The return type depends on parameters. If full_data=True and transformations are applied, returns (data, transform_params). If full_data=False with transformations, returns (X_train, X_test, transform_params). Without transformations, the transform_params dict is omitted.

normalize_data¶

def normalize_data(
    data: pd.DataFrame,
    columns_to_normalize: Optional[List[str]] = None,
) -> Tuple[pd.DataFrame, dict]

Parameter	Type	Default used	Description
data	pd.DataFrame	-	DataFrame to normalize
columns_to_normalize	List[str]	None	Specific columns to normalize. If None, all numeric columns

It returns uple of (normalized_data, normalization_params) where normalization_params maps column names to {"mean": float, "std": float}.

log_transform_data¶

def log_transform_data(
    data: pd.DataFrame,
    columns_to_transform: Optional[List[str]] = None,
) -> Tuple[pd.DataFrame, dict]

Parameter	Type	Default used	Description
data	pd.DataFrame	-	DataFrame to transform
columns_to_transform	List[str]	None	Specific columns to transform. If None, all numeric columns

Returns a tuple of (log_transformed_data, log_transform_params).

Note: Raises ValueError if any values are non-positive.

asinh_transform_data¶

def asinh_transform_data(
    data: pd.DataFrame,
    columns_to_transform: Optional[List[str]] = None,
) -> Tuple[pd.DataFrame, dict]

Parameter	Type	Default used	Description
data	pd.DataFrame	-	DataFrame to transform
columns_to_transform	List[str]	None	Specific columns to transform. If None, all numeric columns

Returns a tuple of (asinh_transformed_data, asinh_transform_params).

Reversal functions¶

After imputation, predictions can be converted back to the original scale using the stored parameters.

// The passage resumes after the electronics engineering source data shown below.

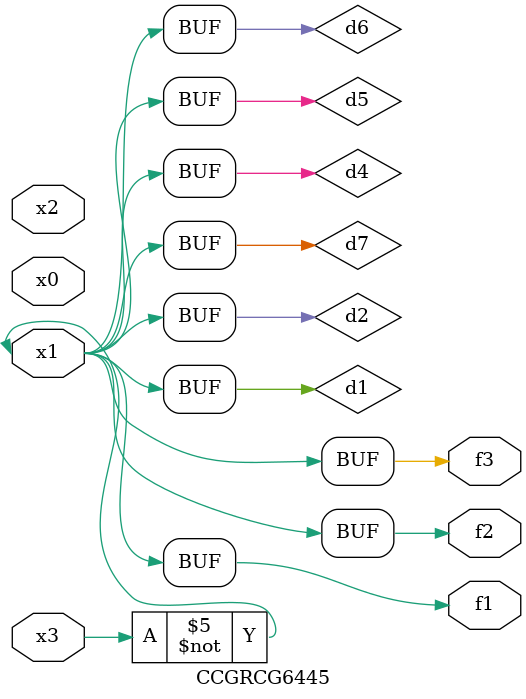
<source format=v>
module CCGRCG6445(
	input x0, x1, x2, x3,
	output f1, f2, f3
);

	wire d1, d2, d3, d4, d5, d6, d7;

	not (d1, x3);
	buf (d2, x1);
	xnor (d3, d1, d2);
	nor (d4, d1);
	buf (d5, d1, d2);
	buf (d6, d4, d5);
	nand (d7, d4);
	assign f1 = d6;
	assign f2 = d7;
	assign f3 = d6;
endmodule

</source>
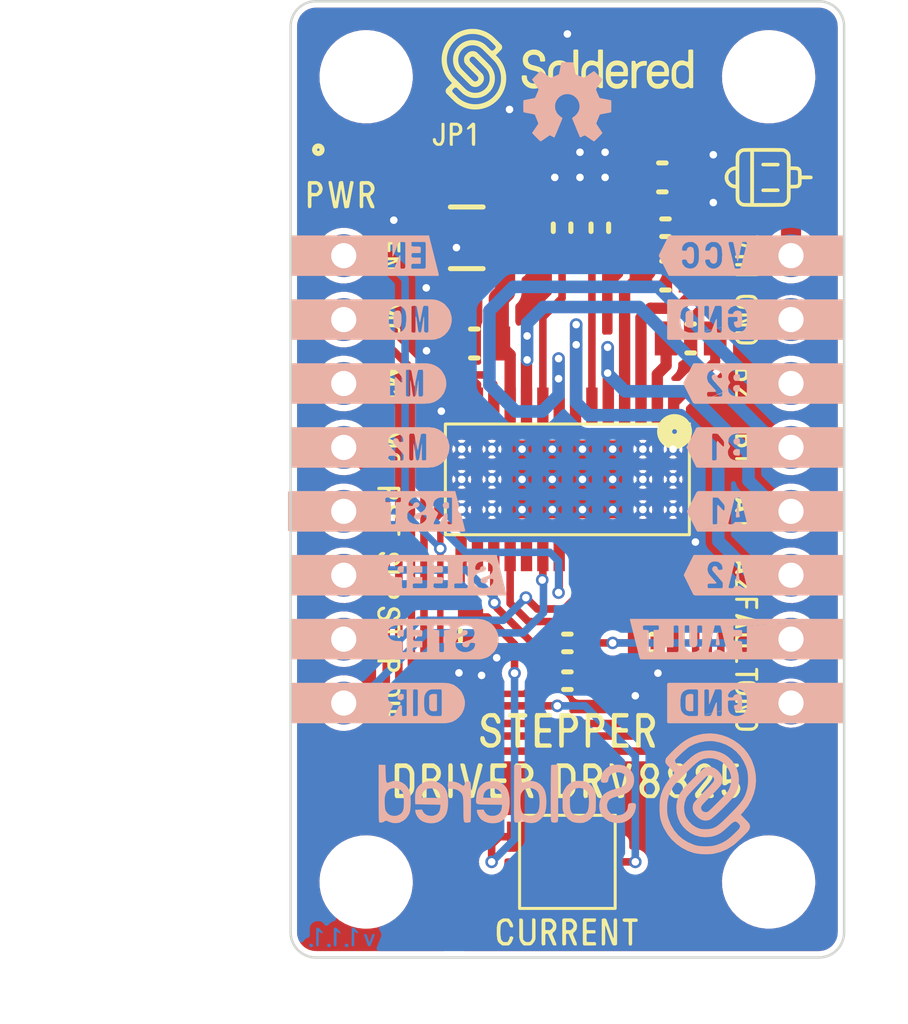
<source format=kicad_pcb>
(kicad_pcb (version 20210623) (generator pcbnew)

  (general
    (thickness 1.6)
  )

  (paper "A3")
  (title_block
    (title "Stepper driver DRV8825")
    (date "2021-07-12")
    (rev "V1.1.1.")
    (company "SOLDERED")
    (comment 1 "333000")
  )

  (layers
    (0 "F.Cu" signal)
    (31 "B.Cu" signal)
    (32 "B.Adhes" user "B.Adhesive")
    (33 "F.Adhes" user "F.Adhesive")
    (34 "B.Paste" user)
    (35 "F.Paste" user)
    (36 "B.SilkS" user "B.Silkscreen")
    (37 "F.SilkS" user "F.Silkscreen")
    (38 "B.Mask" user)
    (39 "F.Mask" user)
    (40 "Dwgs.User" user "User.Drawings")
    (41 "Cmts.User" user "User.Comments")
    (42 "Eco1.User" user "User.Eco1")
    (43 "Eco2.User" user "User.Eco2")
    (44 "Edge.Cuts" user)
    (45 "Margin" user)
    (46 "B.CrtYd" user "B.Courtyard")
    (47 "F.CrtYd" user "F.Courtyard")
    (48 "B.Fab" user)
    (49 "F.Fab" user)
    (50 "User.1" user)
    (51 "User.2" user)
    (52 "User.3" user)
    (53 "User.4" user)
    (54 "User.5" user)
    (55 "User.6" user)
    (56 "User.7" user)
    (57 "User.8" user)
    (58 "User.9" user)
  )

  (setup
    (stackup
      (layer "F.SilkS" (type "Top Silk Screen"))
      (layer "F.Paste" (type "Top Solder Paste"))
      (layer "F.Mask" (type "Top Solder Mask") (color "Green") (thickness 0.01))
      (layer "F.Cu" (type "copper") (thickness 0.035))
      (layer "dielectric 1" (type "core") (thickness 1.51) (material "FR4") (epsilon_r 4.5) (loss_tangent 0.02))
      (layer "B.Cu" (type "copper") (thickness 0.035))
      (layer "B.Mask" (type "Bottom Solder Mask") (color "Green") (thickness 0.01))
      (layer "B.Paste" (type "Bottom Solder Paste"))
      (layer "B.SilkS" (type "Bottom Silk Screen"))
      (copper_finish "None")
      (dielectric_constraints no)
    )
    (pad_to_mask_clearance 0)
    (aux_axis_origin 81 150)
    (grid_origin 81 150)
    (pcbplotparams
      (layerselection 0x00010fc_ffffffff)
      (disableapertmacros false)
      (usegerberextensions false)
      (usegerberattributes true)
      (usegerberadvancedattributes true)
      (creategerberjobfile true)
      (svguseinch false)
      (svgprecision 6)
      (excludeedgelayer true)
      (plotframeref false)
      (viasonmask false)
      (mode 1)
      (useauxorigin true)
      (hpglpennumber 1)
      (hpglpenspeed 20)
      (hpglpendiameter 15.000000)
      (dxfpolygonmode true)
      (dxfimperialunits true)
      (dxfusepcbnewfont true)
      (psnegative false)
      (psa4output false)
      (plotreference true)
      (plotvalue true)
      (plotinvisibletext false)
      (sketchpadsonfab false)
      (subtractmaskfromsilk false)
      (outputformat 1)
      (mirror false)
      (drillshape 0)
      (scaleselection 1)
      (outputdirectory "../../INTERNAL/v1.1.1/PCBA/")
    )
  )

  (net 0 "")
  (net 1 "VMM")
  (net 2 "GND")
  (net 3 "3V3")
  (net 4 "~{EN}")
  (net 5 "MODE0")
  (net 6 "MODE1")
  (net 7 "MODE2")
  (net 8 "~{RESET}")
  (net 9 "~{SLEEP}")
  (net 10 "STEP")
  (net 11 "DIR")
  (net 12 "B2")
  (net 13 "B1")
  (net 14 "A1")
  (net 15 "A2")
  (net 16 "~{FAULT}")
  (net 17 "Net-(R1-Pad2)")
  (net 18 "Net-(R3-Pad2)")
  (net 19 "Net-(D1-Pad1)")
  (net 20 "Net-(R4-Pad2)")
  (net 21 "Net-(R5-Pad2)")
  (net 22 "unconnected-(U1-Pad27)")
  (net 23 "unconnected-(U1-Pad23)")
  (net 24 "DECAY")
  (net 25 "Net-(C4-Pad2)")
  (net 26 "Net-(C5-Pad1)")
  (net 27 "Net-(C5-Pad2)")
  (net 28 "Net-(JP1-Pad2)")

  (footprint "buzzardLabel" (layer "F.Cu") (at 99.112 124.65 -90))

  (footprint "e-radionica.com footprinti:HOLE_3.2mm" (layer "F.Cu") (at 100 147))

  (footprint "e-radionica.com footprinti:0603R" (layer "F.Cu") (at 92 137.5))

  (footprint "buzzardLabel" (layer "F.Cu") (at 84.888 124.65 -90))

  (footprint "e-radionica.com footprinti:0805C" (layer "F.Cu") (at 95.9 122.9))

  (footprint "e-radionica.com footprinti:DRV8825" (layer "F.Cu") (at 92 131 -90))

  (footprint "buzzardLabel" (layer "F.Cu") (at 92 141))

  (footprint "buzzardLabel" (layer "F.Cu") (at 99.112 140 -90))

  (footprint "e-radionica.com footprinti:0603R" (layer "F.Cu") (at 93.29 121 -90))

  (footprint "Soldered Graphics:Logo-Back-SolderedFULL-15mm" (layer "F.Cu") (at 92 143.5))

  (footprint "e-radionica.com footprinti:tc33x-2-103e" (layer "F.Cu") (at 92 146.2 -90))

  (footprint "buzzardLabel" (layer "F.Cu") (at 84.888 134.81 -90))

  (footprint "buzzardLabel" (layer "F.Cu") (at 83 119.7))

  (footprint "e-radionica.com footprinti:0805C" (layer "F.Cu") (at 95.775 119 180))

  (footprint "buzzardLabel" (layer "F.Cu") (at 84.888 122.11 -90))

  (footprint "buzzardLabel" (layer "F.Cu") (at 84.888 127.19 -90))

  (footprint "Soldered Graphics:Logo-Front-SolderedFULL-10mm" (layer "F.Cu") (at 92 114.7))

  (footprint "buzzardLabel" (layer "F.Cu") (at 99.112 137.35 -90))

  (footprint "buzzardLabel" (layer "F.Cu") (at 84.888 129.73 -90))

  (footprint "buzzardLabel" (layer "F.Cu") (at 84.888 137.35 -90))

  (footprint "e-radionica.com footprinti:0603R" (layer "F.Cu") (at 91.79 121 -90))

  (footprint "e-radionica.com footprinti:HOLE_3.2mm" (layer "F.Cu") (at 84 115))

  (footprint "e-radionica.com footprinti:0603C" (layer "F.Cu") (at 88.15 137.2 90))

  (footprint "e-radionica.com footprinti:0603R" (layer "F.Cu") (at 95.5 137.5))

  (footprint "e-radionica.com footprinti:HOLE_3.2mm" (layer "F.Cu") (at 84 147))

  (footprint "e-radionica.com footprinti:SMD-JUMPER-CONNECTED_TRACE_SLODERMASK" (layer "F.Cu") (at 87.5 118.5 180))

  (footprint "Soldered Graphics:Symbol-Front-Motor" (layer "F.Cu")
    (tedit 606D660C) (tstamp 76c0ce62-99ba-4567-939c-a64e214821bd)
    (at 100 119 90)
    (attr board_only exclude_from_pos_files exclude_from_bom)
    (fp_text reference "G***" (at 0 0 90) (layer "F.SilkS") hide
      (effects (font (size 1.524 1.524) (thickness 0.3)))
      (tstamp 3b08c525-6a8a-41f7-822f-8964b6cbc66b)
    )
    (fp_text value "LOGO" (at 0.75 0 90) (layer "F.SilkS") hide
      (effects (font (size 1.524 1.524) (thickness 0.3)))
      (tstamp bbc556e5-ab37-4e3d-ba9f-b3fdf04cd41f)
    )
    (fp_poly (pts (xy 0.535946 -0.286778)
      (xy 0.560479 -0.269452)
      (xy 0.563653 -0.265892)
      (xy 0.581158 -0.245088)
      (xy 0.581005 0.074024)
      (xy 0.580937 0.148831)
      (xy 0.58078 0.211163)
      (xy 0.580491 0.262219)
      (xy 0.580028 0.303197)
      (xy 0.579348 0.335298)
      (xy 0.578407 0.359719)
      (xy 0.577163 0.37766)
      (xy 0.575572 0.39032)
      (xy 0.573592 0.398898)
      (xy 0.57118 0.404593)
      (xy 0.56904 0.407719)
      (xy 0.544533 0.429009)
      (xy 0.517176 0.437595)
      (xy 0.489157 0.433345)
      (xy 0.462664 0.416125)
      (xy 0.460824 0.414331)
      (xy 0.437577 0.391085)
      (xy 0.437577 0.073995)
      (xy 0.437572 -0.002408)
      (xy 0.437649 -0.066329)
      (xy 0.43795 -0.11896)
      (xy 0.438614 -0.161494)
      (xy 0.439784 -0.195124)
      (xy 0.441598 -0.221042)
      (xy 0.444198 -0.240439)
      (xy 0.447725 -0.254509)
      (xy 0.452319 -0.264443)
      (xy 0.458121 -0.271435)
      (xy 0.465271 -0.276676)
      (xy 0.473911 -0.281359)
      (xy 0.479846 -0.284386)
      (xy 0.508086 -0.291972)) (layer "F.SilkS") (width 0) (fill solid) (tstamp 3429b516-7844-43c2-b1f4-d1816d78f885))
    (fp_poly (pts (xy -0.483941 -0.286342)
      (xy -0.479846 -0.284386)
      (xy -0.470249 -0.279467)
      (xy -0.462225 -0.274703)
      (xy -0.455634 -0.268901)
      (xy -0.450335 -0.26087)
      (xy -0.446187 -0.249416)
      (xy -0.443049 -0.233347)
      (xy -0.440782 -0.211472)
      (xy -0.439244 -0.182597)
      (xy -0.438294 -0.14553)
      (xy -0.437793 -0.099079)
      (xy -0.437599 -0.042051)
      (xy -0.437572 0.026745)
      (xy -0.437577 0.073995)
      (xy -0.437577 0.391085)
      (xy -0.460824 0.414331)
      (xy -0.486873 0.43253)
      (xy -0.514779 0.437914)
      (xy -0.542648 0.430131)
      (xy -0.543553 0.429642)
      (xy -0.552037 0.425004)
      (xy -0.559127 0.420441)
      (xy -0.564949 0.414761)
      (xy -0.569629 0.406772)
      (xy -0.573291 0.395283)
      (xy -0.576062 0.379103)
      (xy -0.578066 0.35704)
      (xy -0.57943 0.327903)
      (xy -0.580279 0.2905)
      (xy -0.580738 0.243641)
      (xy -0.580933 0.186132)
      (xy -0.580989 0.116784)
      (xy -0.581005 0.074024)
      (xy -0.581157 -0.245088)
      (xy -0.563652 -0.265892)
      (xy -0.539863 -0.28496)
      (xy -0.51231 -0.291993)) (layer "F.SilkS") (width 0) (fill solid) (tstamp af46535c-244d-482a-9f33-7cf9f23dd457))
    (fp_poly (pts (xy 0.040785 -1.748095)
      (xy 0.111258 -1.735241)
      (xy 0.178265 -1.711133)
      (xy 0.240473 -1.676572)
      (xy 0.296548 -1.632364)
      (xy 0.345158 -1.57931)
      (xy 0.38497 -1.518213)
      (xy 0.414649 -1.449877)
      (xy 0.424095 -1.417959)
      (xy 0.430685 -1.388819)
      (xy 0.435488 -1.361151)
      (xy 0.437557 -1.340502)
      (xy 0.437577 -1.338987)
      (xy 0.437577 -1.312732)
      (xy 0.640983 -1.312631)
      (xy 0.708259 -1.312407)
      (xy 0.763656 -1.311657)
      (xy 0.808961 -1.31015)
      (xy 0.845967 -1.307659)
      (xy 0.876463 -1.303953)
      (xy 0.902239 -1.298805)
      (xy 0.925087 -1.291984)
      (xy 0.946795 -1.283263)
      (xy 0.969155 -1.272411)
      (xy 0.973657 -1.270073)
      (xy 1.012542 -1.24487)
      (xy 1.05188 -1.210981)
      (xy 1.087882 -1.172265)
      (xy 1.116755 -1.13258)
      (xy 1.12727 -1.11371)
      (xy 1.133546 -1.100973)
      (xy 1.139158 -1.089194)
      (xy 1.144142 -1.077575)
      (xy 1.148537 -1.065318)
      (xy 1.152379 -1.051626)
      (xy 1.155706 -1.035701)
      (xy 1.158554 -1.016745)
      (xy 1.160961 -0.993962)
      (xy 1.162963 -0.966554)
      (xy 1.164598 -0.933723)
      (xy 1.165903 -0.894672)
      (xy 1.166916 -0.848603)
      (xy 1.167672 -0.794718)
      (xy 1.168209 -0.732221)
      (xy 1.168565 -0.660314)
      (xy 1.168777 -0.578199)
      (xy 1.168881 -0.485079)
      (xy 1.168915 -0.380156)
      (xy 1.168915 -0.218789)
      (xy 1.168917 -0.096632)
      (xy 1.1689 0.012647)
      (xy 1.168825 0.109844)
      (xy 1.168655 0.195757)
      (xy 1.168352 0.271181)
      (xy 1.167877 0.336913)
      (xy 1.167195 0.393749)
      (xy 1.166266 0.442486)
      (xy 1.165053 0.483921)
      (xy 1.163518 0.518849)
      (xy 1.161624 0.548068)
      (xy 1.159333 0.572373)
      (xy 1.156606 0.592562)
      (xy 1.153407 0.60943)
      (xy 1.149698 0.623774)
      (xy 1.145441 0.63639)
      (xy 1.140598 0.648076)
      (xy 1.135131 0.659627)
      (xy 1.129003 0.671839)
      (xy 1.12649 0.676826)
      (xy 1.101344 0.716979)
      (xy 1.067279 0.757591)
      (xy 1.028209 0.794673)
      (xy 0.988051 0.824238)
      (xy 0.973657 0.832496)
      (xy 0.95094 0.843793)
      (xy 0.929216 0.852912)
      (xy 0.906691 0.860082)
      (xy 0.881571 0.865533)
      (xy 0.852065 0.869494)
      (xy 0.816377 0.872196)
      (xy 0.772715 0.873869)
      (xy 0.719285 0.874741)
      (xy 0.654294 0.875042)
      (xy 0.641487 0.875054)
      (xy 0.438585 0.875155)
      (xy 0.436372 1.013607)
      (xy 0.435173 1.068067)
      (xy 0.433126 1.111052)
      (xy 0.429636 1.144761)
      (xy 0.424106 1.171392)
      (xy 0.415939 1.193142)
      (xy 0.40454 1.21221)
      (xy 0.389313 1.230793)
      (xy 0.372804 1.247959)
      (xy 0.349524 1.269548)
      (xy 0.327233 1.285521)
      (xy 0.303175 1.296768)
      (xy 0.274597 1.304181)
      (xy 0.238742 1.308648)
      (xy 0.192857 1.31106)
      (xy 0.176057 1.311532)
      (xy 0.075209 1.313986)
      (xy 0.075209 1.50172)
      (xy 0.075084 1.559834)
      (xy 0.074659 1.60583)
      (xy 0.073858 1.641264)
      (xy 0.072603 1.667692)
      (xy 0.070819 1.686668)
      (xy 0.068428 1.699749)
      (xy 0.065354 1.70849)
      (xy 0.064992 1.709211)
      (xy 0.045387 1.734547)
      (xy 0.019111 1.748029)
      (xy 0 1.75031)
      (xy -0.02123 1.747285)
      (xy -0.03905 1.739974)
      (xy -0.039541 1.739639)
      (xy -0.049557 1.731954)
      (xy -0.057504 1.723431)
      (xy -0.06362 1.712482)
      (xy -0.068143 1.697517)
      (xy -0.071312 1.676947)
      (xy -0.073365 1.649183)
      (xy -0.07454 1.612637)
      (xy -0.075075 1.565718)
      (xy -0.075208 1.506838)
      (xy -0.075209 1.50172)
      (xy -0.075209 1.313986)
      (xy -0.176056 1.31165)
      (xy -0.216516 1.31051)
      (xy -0.246172 1.308987)
      (xy -0.267896 1.306676)
      (xy -0.284559 1.30317)
      (xy -0.299031 1.298065)
      (xy -0.310912 1.292579)
      (xy -0.348381 1.268688)
      (xy -0.382875 1.236789)
      (xy -0.410156 1.201119)
      (xy -0.419322 
... [545826 chars truncated]
</source>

def unnormalize_predictions(imputations: dict, normalization_params: dict) -> dict
def unlog_transform_predictions(imputations: dict, log_transform_params: dict) -> dict
def un_asinh_transform_predictions(imputations: dict, asinh_transform_params: dict) -> dict

Each function takes the imputation dictionary (mapping quantiles to DataFrames) and the parameter dictionary returned by the corresponding transform function, returning imputations in the original scale.

Usage with autoimpute¶

The autoimpute() function accepts a preprocessing parameter that specifies transformations per variable:

from microimpute.comparisons.autoimpute import autoimpute

result = autoimpute(
    donor_data=donor,
    receiver_data=receiver,
    predictors=["age", "education"],
    imputed_variables=["income", "wealth"],
    preprocessing={
        "income": "log",       # Log transform (positive values only)
        "wealth": "asinh",     # Asinh transform (handles zeros/negatives)
        "age": "normalize"     # Z-score normalization
    }
)

The transformations are applied automatically before model training and reversed after prediction, so the returned imputations are in the original scale.

Constraints¶

Each column can only have one transformation applied. Attempting to apply multiple transformations to the same column raises a ValueError. When specifying transformations as True (apply to all), only one transformation type can be used. For different transformations on different columns, use the list format to specify columns explicitly.